そのため、手持ち無沙汰になった私は、聖獣について考えを巡らせた―――ゲームの中の、聖獣の真名の取り扱いについて。
そもそも私がプレイした『魔術王国のシンデレラ』は、恋愛イベントがメインのゲームだったので、恋愛以外の部分にはあまり力点が置かれていなかった。
そのため、聖獣の名前を取り戻すことはすごく簡単だった。
ゲームの中で、聖獣の真名を教えた主人公に、どうやってその名を知りえたのかと王太子が尋ねていたけれど、主人公はさらりと答えたのだ。
『本に書いてありましたよ』
今思えば、ゲームならではの都合のいい展開だと思う。
そもそもそんな大事な名前を本に書き記すことなどないだろうし、たとえ書き記してあったとしても、王家が厳重にその本を管理しているだろうから、主人公が王太子に先んじて情報を入手することなどできるはずもないからだ。
けれど……。
私はふと思い出す。
そう言えば、ラカーシュの城で双頭蛇の魔物を倒した際、ヒントになったのは『王国古語』の教科書に載っていた一節だった、と。
ということは、もしかしたらゲームの中にでてきた本というのは、王国古語の教科書のことだろうか?
けれど、多くの者が目にできる教科書に堂々と記載してあるのならば、誰だって気付くはずだ。

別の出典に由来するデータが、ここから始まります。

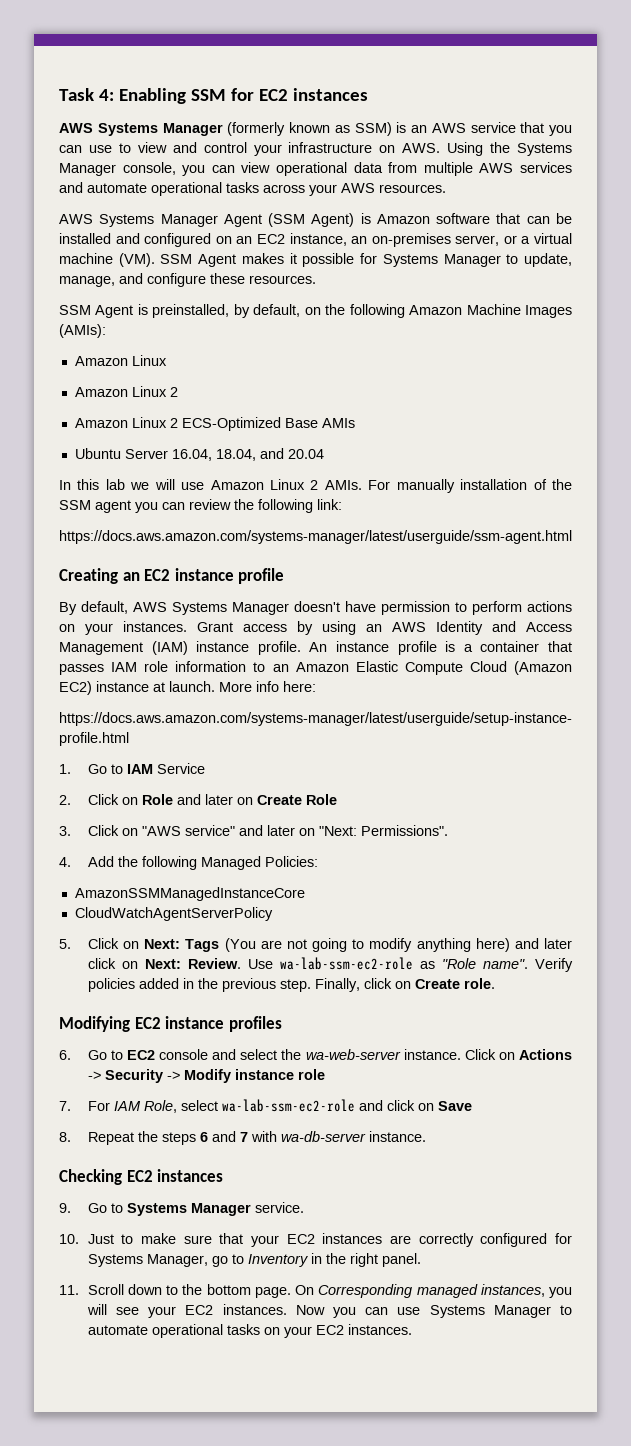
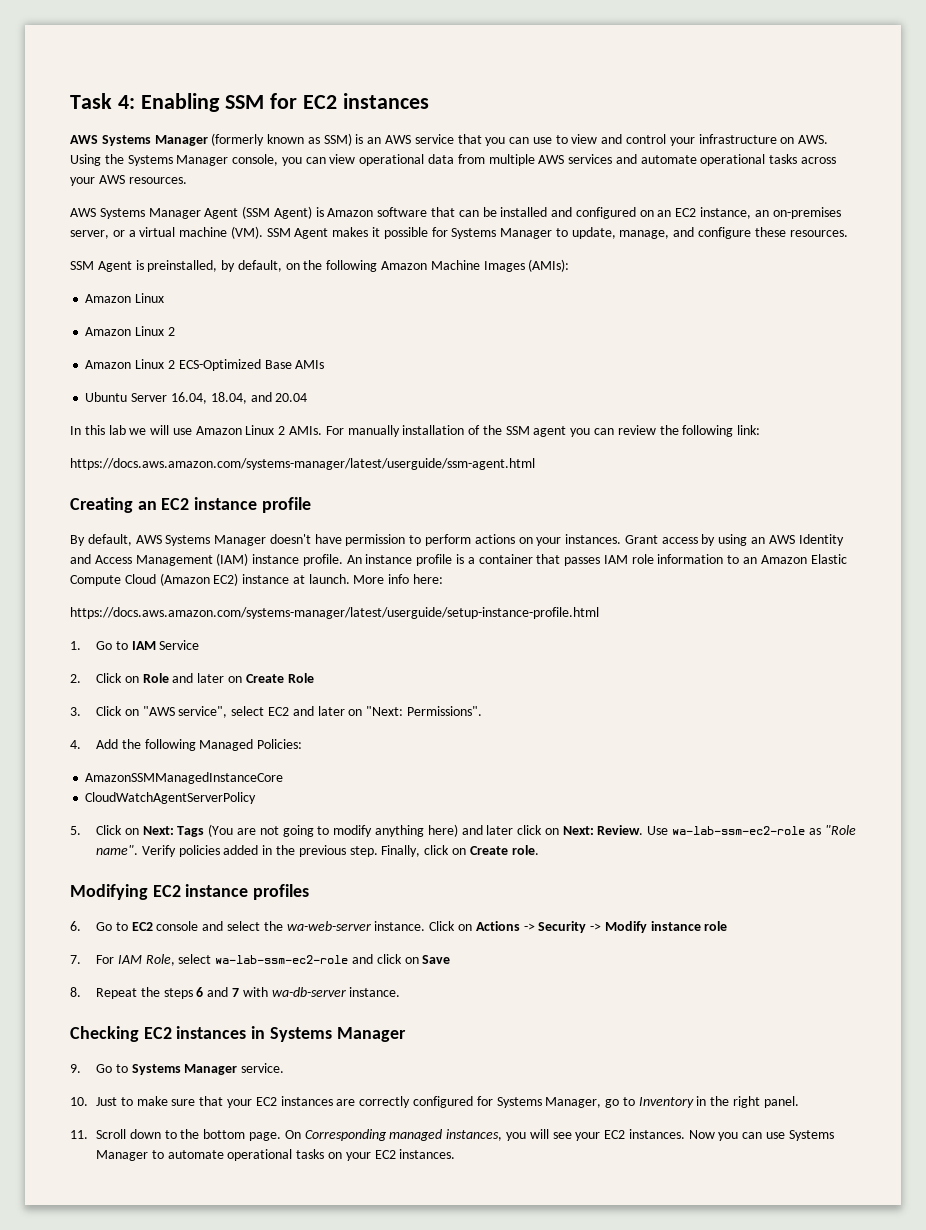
[184,825,235,836] service" -> [178,706,290,718] service", select EC2
(224, 1175) none -> [251,1026,406,1042] in Systems Manager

つまり、私よりも遥かに勘がよくて賢い王太子やラカーシュが気付かないはずはないだろう。
「うーん?」
首を傾げて考えていると、隣を歩いていたラカーシュから声を掛けられた。
「どうした、ルチアーナ嬢? 何か気になることでもあったか?」
そのため、私ははっと気を取り直すと、何でもないと首を横に振る。
「いいえ、何でもありません。長老様に何を聞こうかと考えていたんです」
そう、せっかく王太子が長老様の許に案内してくれるのだから、尋ねたいことがたくさんあるのだ。
私が欲しいのは聖獣の真名を取り戻すヒントだ。
そして、聖獣の真名の消失と作物の変色には関係があるように思われるので、その辺りについて長老に尋ねてみたい、と考えている間に目的地に到着した。